In our daily lives our attention is often very erratic. We are often thinking of one thing while doing something else – our attention is divided and fragmentary. Every now and again we focus on something very specific – tying up our shoelaces or pouring tea into a cup – but even in these situations our minds may be elsewhere – thinking about where we are going, or what we will say to the person whose cup we are filling. Often, we are either tightly focussed on one task or are not really paying much attention at all to what we are doing or what is going on around us.
When we are practicing mindful meditation, we are deliberately paying attention to everything that is going on in, and around, us. But if, in paying attention, we become attached to particular things, ideas or feelings, we separate those things from the ever-changing relational field that is reality. Focusing on, and attempting to grasp, one aspect or part is to lose sight of the whole – to lose sight of the interrelatedness of all phenomena. If we focus too much on one thing, attaching ourselves to it, we separate it from the whole field of attention. Dwelling too long on one aspect of consciousness inflates its importance and separates it from the flow of experience. It is important that we attend, lightly, to the whole field, rather than any particular sight, sound, thought or feeling. Always notice the bigger picture, the whole panorama of consciousness.
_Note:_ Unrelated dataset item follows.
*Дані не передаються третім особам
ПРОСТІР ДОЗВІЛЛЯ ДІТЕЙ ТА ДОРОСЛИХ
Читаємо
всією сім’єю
Attaching ourselves, through intense focus, to one thought, or feeling, or sensation, is to become drawn into its magnetic field. So often, this means we get dragged around by the thought or feeling – pulled this way and that by its powerful attraction. By dwelling on the thought or feeling, we magnify its importance and separate it from the whole field of thought and feeling. Zen teachers encourage us to develop ‘non-dwelling mind’ – a mind that attends to everything equally but lightly – so that we are open to whatever occurs, but don’t dwell on anything in particular. This non-dwelling and unified attention, means we are free of attachment – having clear insight into our thoughts and feelings, yet remaining calm and peaceful.
To focus on particular things as if they were isolated units, rather than episodes in a continuum, is to have a false understanding of how the world is. When we divide the unity of the world into bits, objects and things, we lose sight of the wood for the trees – we lose sight of the unified whole and believe that the universe consists of divisions, categories and separations. It is like observing a whole landscape through a powerful telescope: we see clearly one small area but get no sense of the landscape as a whole. What we see is always just a fragment of what is actually in front of us.
By giving equal attention to all aspects of consciousness, without attachment, we can perceive the continuum of experiences and gain an insight into the harmony of the whole. The danger here is not that we can focus on aspects of the whole, for it is necessary that we discriminate between things in order to communicate with each other, the danger is that we come to believe that the world is actually fragmented and compartmentalised. To believe this is to be deluded, and Buddhism is, above all, a path to awakening from delusion. Awakening is to return to our original nature – re-uniting with nature-as-a-whole.
So: attend lightly – give equal attention to all that arises – maintain a unified field of attention.